#### TUGAS KERJA A
Tentukan apakah setiap pernyataan berikut sesuai dengan teks tentang gelombang panas di bawah ini. Jawab ya atau tidak, lalu kutip kata-kata penentunya dari teks itu.
(i) Studi World Weather Attribution dirilis pada hari Selasa.
(ii) Menurut studi itu, suhu panas ekstrem di India lima kali lebih mungkin terjadi karena pemanasan global.
(iii) Selama April, panas terik di atas 40 derajat celsius melanda sebagian besar wilayah Asia.
#### TUGAS KERJA B
Menurut teks tentang gelombang panas di bawah ini, berapa kali lebih mungkin suhu panas ekstrem terjadi di Israel dan Palestina karena pemanasan global?
#### TUGAS KERJA C
Teruskan teks tentang gelombang panas di bawah ini, mulai setelah kalimat terakhirnya.

#### TEKS YANG DIBERIKAN
-=-=-

KOMPAS.com - Gelombang panas yang melanda Filipina pada bulan April tidak akan mungkin terjadi tanpa krisis iklim.
Temuan tersebut mengemuka berdasarkan studi terbaru dari World Weather Attribution (WWA) yang dirilis pada Selasa (14/5/2024).
Selain Filipina, panas terik di atas 40 derajat celsius melanda sebagian besar wilayah Asia selama April, sebagaimana dilansir The Guardian.
Baca juga: Ratusan Ribu Ikan di Vietnam Mati saat Gelombang Panas
Studi tersebut menemukan, suhu panas ekstrem 45 kali lebih mungkin terjadi di India dan lima kali lebih mungkin terjadi di Israel dan Palestina karena pemanasan global.
Para ilmuwan mengatakan, suhu tinggi yang terjadi bulan lalu memperburuk krisis kemanusiaan yang sudah mengerikan di Gaza akibat gempuran Israel.

-=-=-

#### BAHAN SUMBER
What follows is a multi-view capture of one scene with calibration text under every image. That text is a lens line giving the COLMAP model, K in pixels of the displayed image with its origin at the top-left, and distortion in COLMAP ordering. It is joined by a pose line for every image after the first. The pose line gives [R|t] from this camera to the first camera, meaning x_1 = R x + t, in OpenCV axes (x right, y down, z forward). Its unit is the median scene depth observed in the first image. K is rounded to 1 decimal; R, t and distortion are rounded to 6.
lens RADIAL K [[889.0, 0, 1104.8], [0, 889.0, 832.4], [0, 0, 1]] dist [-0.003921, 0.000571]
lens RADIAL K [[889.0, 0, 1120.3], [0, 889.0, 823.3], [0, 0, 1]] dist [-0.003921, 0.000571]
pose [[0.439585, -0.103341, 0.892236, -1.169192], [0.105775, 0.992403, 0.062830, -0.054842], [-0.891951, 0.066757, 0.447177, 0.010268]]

-=-=-

#### JAWABAN TERTULIS A
(i) Ya: "yang dirilis pada Selasa (14/5/2024)".
(ii) Tidak: "suhu panas ekstrem 45 kali lebih mungkin terjadi di India".
(iii) Ya: "panas terik di atas 40 derajat celsius melanda sebagian besar wilayah Asia selama April".

#### JAWABAN TERTULIS B
Lima kali lebih mungkin.

#### JAWABAN TERTULIS C
Gelombang panas "mustahil" lainnya melanda Afrika barat dan Sahel pada akhir Maret. Bahkan di Mali, suhu tertinggi yang tercatat mencapai 48,5 derajat celsius.
Para ilmuwan memperingatkan kemungkinan yang lebih buruk akan terjadi. Jika suhu global naik hingga 2 derajat celsius, panas ekstrem yang sudah terjadi pada April diperkirakan akan terulang setiap dua hingga tiga tahun sekali di Filipina dan setiap lima tahun di Israel, Palestina, dan negara-negara sekitarnya.
"Dari Gaza, Delhi, hingga Manila, banyak orang menderita dan meninggal ketika suhu di Asia melonjak pada April," kata Friederike Otto dari Imperial College London, bagian dari tim studi WWA.
Baca juga: PLTS Selamatkan Eropa dari Krisis Energi akibat Gelombang Panas
Dia menambahkan, biang keladi dari panas ekstrem tersebut adalah krisis iklim yang dipicu oleh pembakaran bahan bakar fosil seperti minyak, gas, dan batu bara.
Konsultan di Pusat Iklim Palang Merah Bulan Sabit Merah Carolina Pereira Marghidan mengatakan, panas ekstrem memperburuk krisis kemanusiaan yang sudah mengerikan di Gaza.
Padahal, para pengungsi di Gaza tidak memiliki akses terhadap makanan, air, layanan kesehatan, dan secara umum.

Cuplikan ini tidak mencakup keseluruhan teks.